Inside the table walker, get_info() was returning a NULL before, so the walker is
behaving the same way it did before.
>
> I don't see any guard logic in table_get_info(), but this assert:
>
> 914 HPROF_ASSERT(ltable->info_size > 0);
>
> covers the (non-product bits) case.
Calling table_get_info() kind of assumes you are asking for an info structure, and that info
structures exist. Again, no change from the way it always was.
The only real change is get_info(), which no longer explicitly returns NULL.

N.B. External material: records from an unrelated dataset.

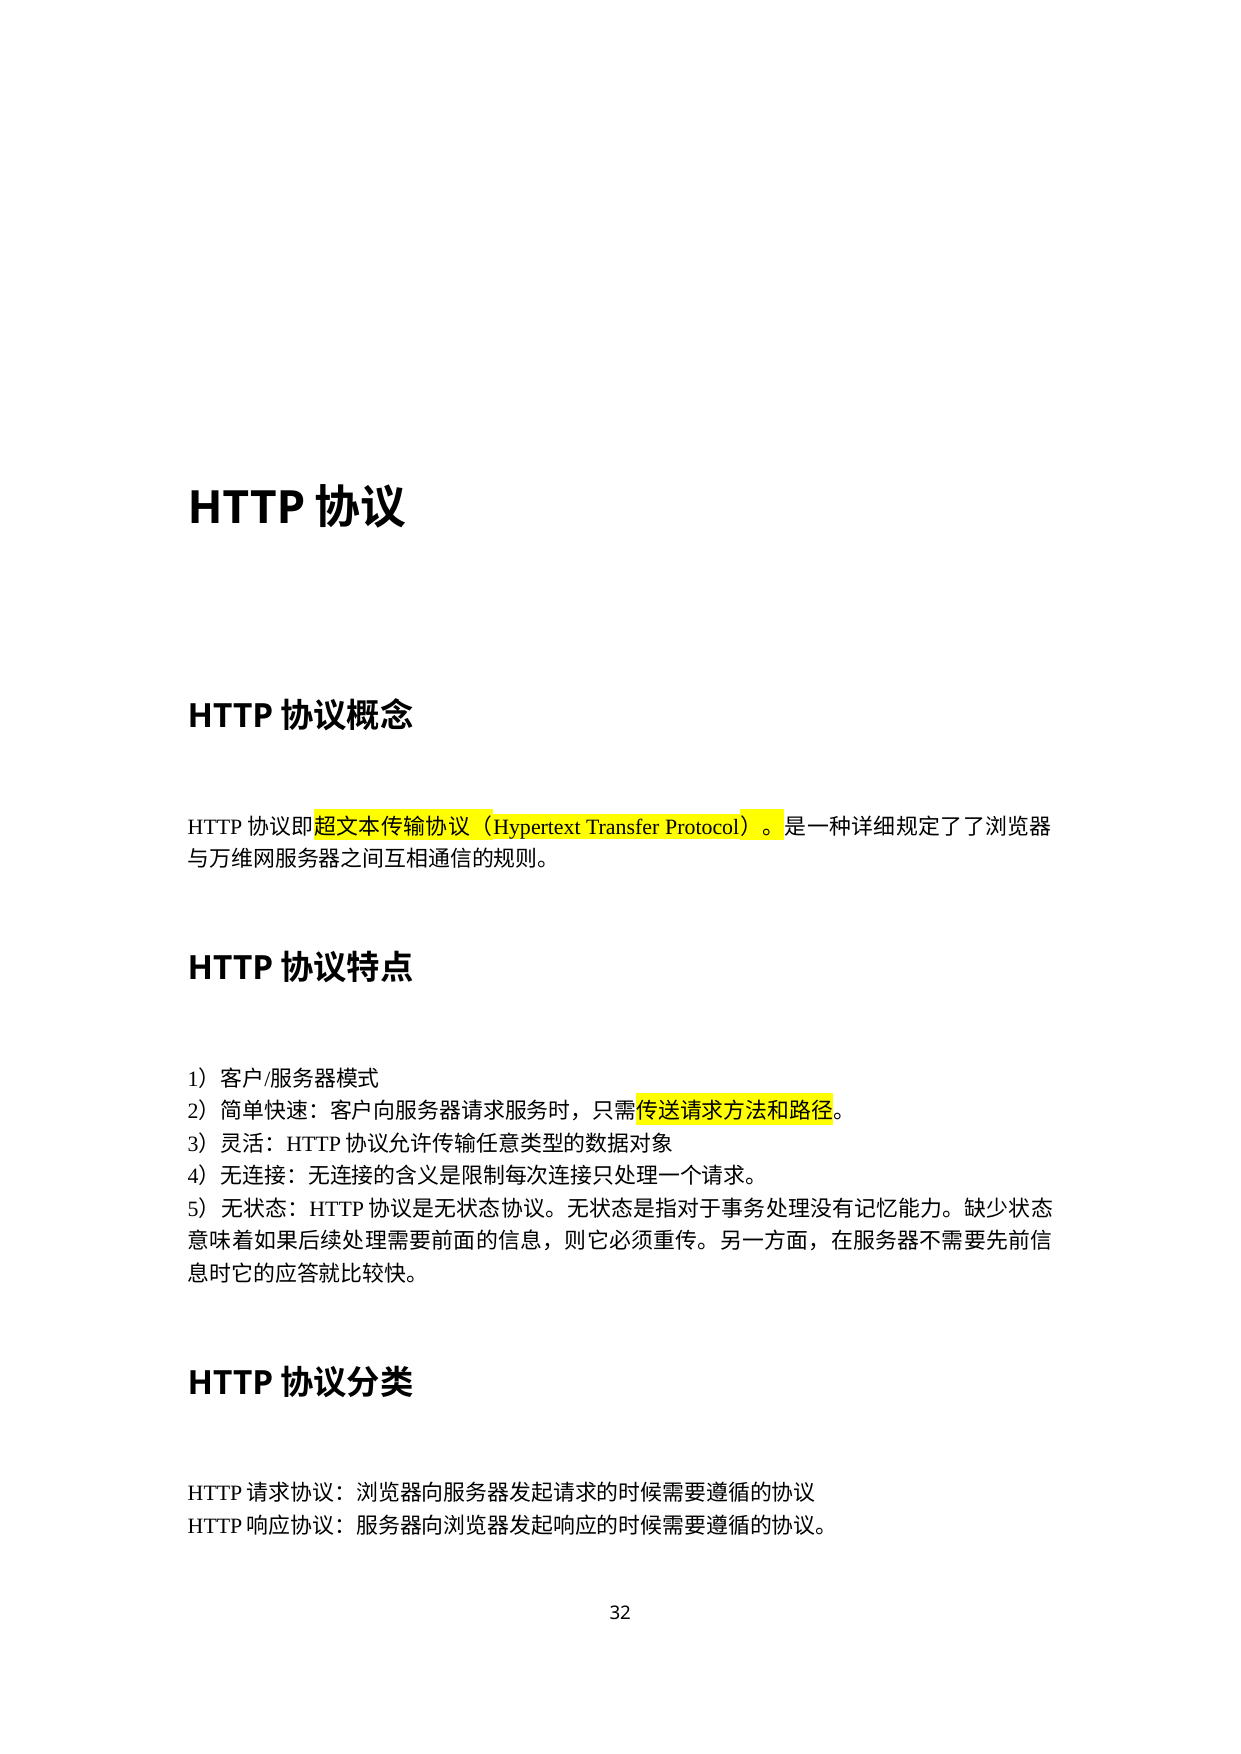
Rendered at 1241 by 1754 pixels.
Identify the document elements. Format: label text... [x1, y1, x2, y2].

text 1）客户/服务器模式 [187, 1060, 1053, 1093]
text 5）无状态：HTTP协议是无状态协议。无状态是指对于事务处理没有记忆能力。缺少状态意味着如果后续处理需要前面的信息，则它必须重传。另一方面，在服务器不需要先前信息时它的应答就比较快。 [187, 1190, 1053, 1288]
text 3）灵活：HTTP协议允许传输任意类型的数据对象 [187, 1125, 1053, 1158]
text 2）简单快速：客户向服务器请求服务时，只需传送请求方法和路径。 [833, 1093, 1053, 1125]
subtitle HTTP协议分类 [187, 1347, 1053, 1412]
subtitle HTTP协议特点 [187, 933, 1053, 998]
text 4）无连接：无连接的含义是限制每次连接只处理一个请求。 [187, 1158, 1053, 1190]
subtitle HTTP协议概念 [187, 681, 1053, 746]
subtitle HTTP协议 [187, 455, 1053, 553]
text HTTP响应协议：服务器向浏览器发起响应的时候需要遵循的协议。 [187, 1507, 1053, 1540]
text HTTP请求协议：浏览器向服务器发起请求的时候需要遵循的协议 [187, 1475, 1053, 1507]
text HTTP协议即超文本传输协议（Hypertext Transfer Protocol）。是一种详细规定了了浏览器与万维网服务器之间互相通信的规则。 [187, 808, 1053, 873]
text 2）简单快速：客户向服务器请求服务时，只需传送请求方法和路径。 [187, 1093, 636, 1125]
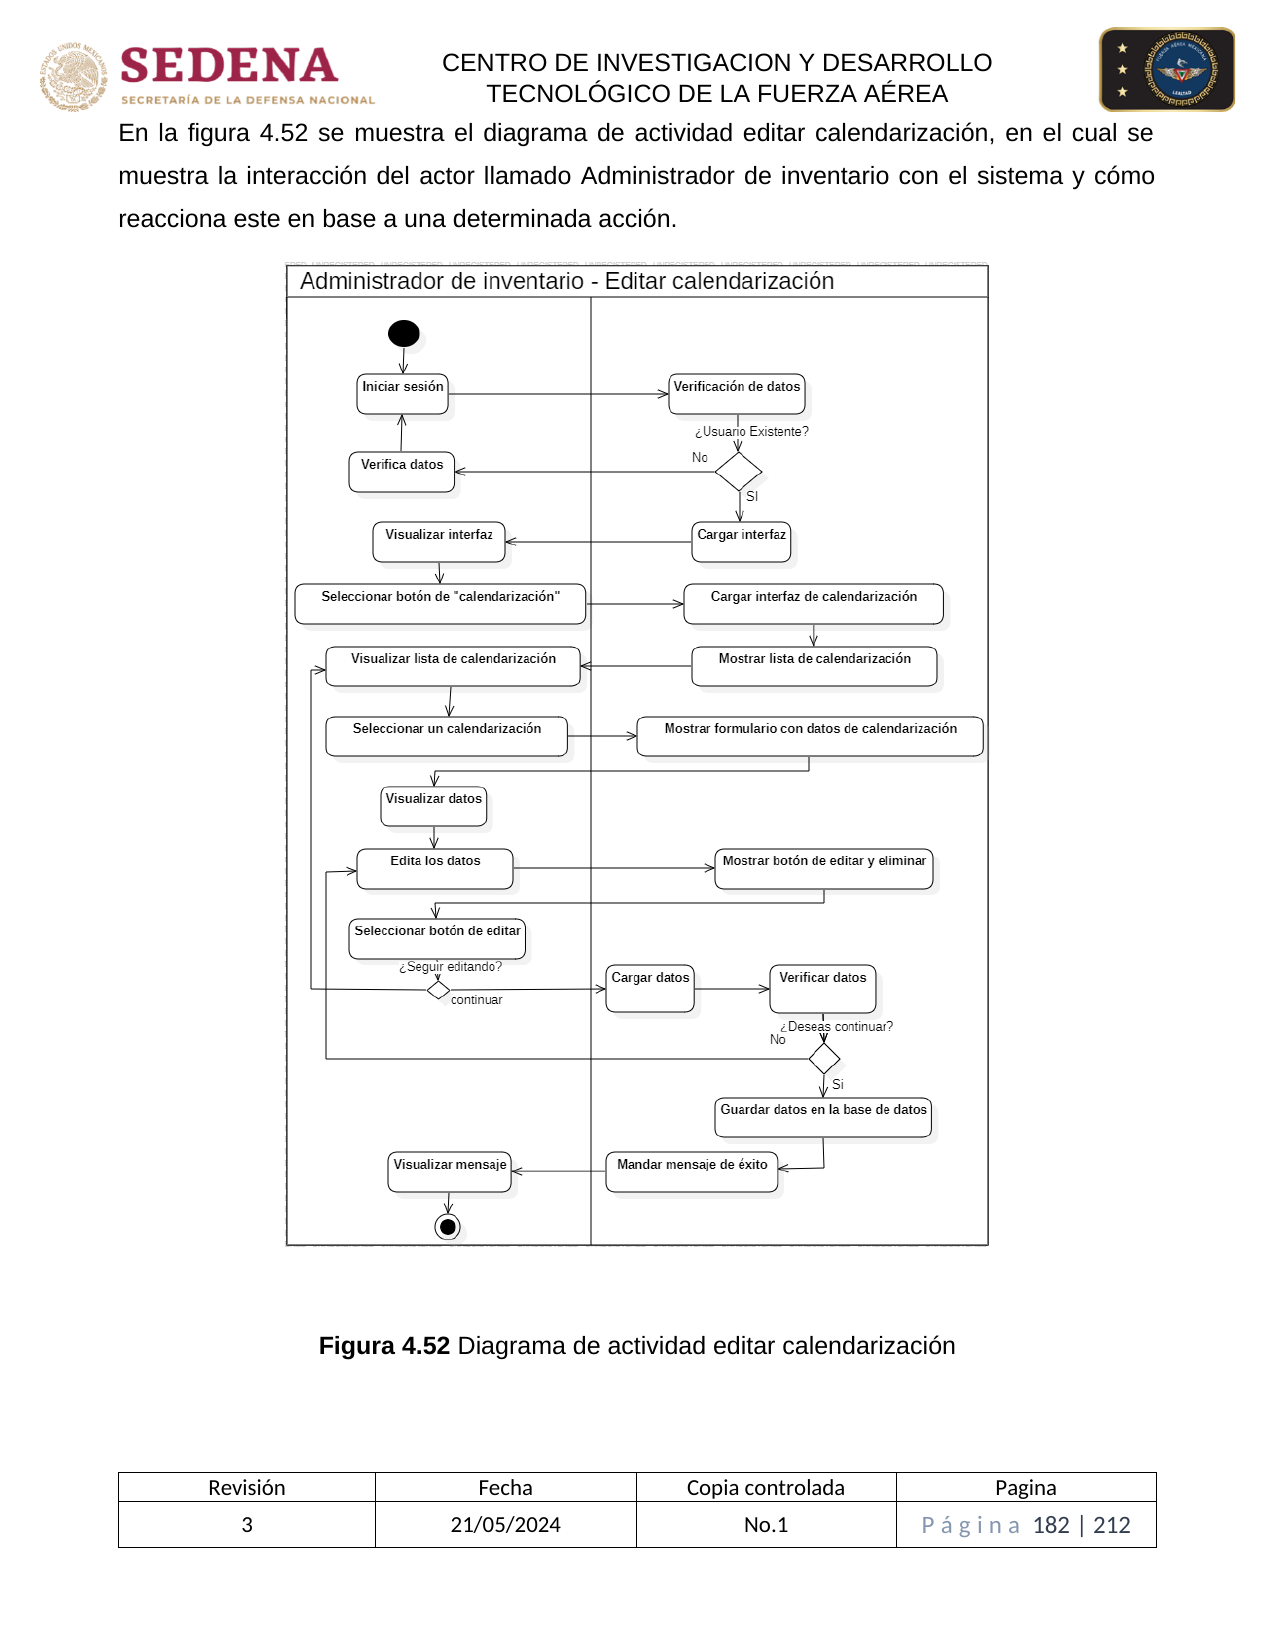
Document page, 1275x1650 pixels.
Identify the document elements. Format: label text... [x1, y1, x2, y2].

picture [39, 27, 1236, 112]
text Figura 4.52 Diagrama de actividad editar calendarización [118, 1331, 1157, 1360]
text En la figura 4.52 se muestra el diagrama de actividad editar calendarización, en el cual se muestra la interacción del actor llamado Administrador de inventario con el sistema y cómo reacciona este en base a una determinada acción. [118, 118, 1157, 233]
picture [284, 262, 991, 1250]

There is really nothing wrong with this hprof_table.c code, it's just a matter of getting tools
like Fortify or Parfait to agree that there is nothing wrong. :^(
I'm not so sure how I feel about twisting valid logic around to convince a static analysis tool that it is valid logic :^(
But I guess it's just like making changes to code to get rid of benign compiler warning messages.
-kto
>
> Dan
>
>> Generic data structures where a pointer can be NULL sometimes and not-NULL other times
>> is not something Parfait (or perhaps any static analysis tool) can deal with very well.
>>
>> -kto
>>
>> On Jun 12, 2012, at 8:06 AM, Kelly Ohair wrote:
>>
>>> if size is zero it returns null
>>> thats the cascading error that parfait is finding
>>> asserts turn into nothing with product builds so i need a dead stop here to shut up parfait :(
>>>
>>>
>>> Sent from my iPhone
>>>
>>> On Jun 11, 2012, at 22:56, David Holmes<david.holmes at oracle.com> wrote:
>>>
>>>> On 12/06/2012 12:48 PM, Kelly O'Hair wrote:
>>>>> Need reviewer.
>>>>>
>>>>> I was asked to look at some Parfait errors in hprof code:
>>>>>
>>>>> 7176138: Fixes for missing close() calls and possible null pointer reference instead of fatal error
>>>>> http://cr.openjdk.java.net/~ohair/openjdk8/parfait_hprof_fixes/webrev/
>>>>
>>>> hprof_table.c
>>>>
>>>> 211 if ( ltable->info_size == 0 ) {
>>>> 212 HPROF_ERROR(JNI_TRUE, "Table is empty and should never be.");
>>>> 213 return NULL;
>>>>
>>>> It is not obvious this should be a fatal error. Elsewhere this is handled as an assert.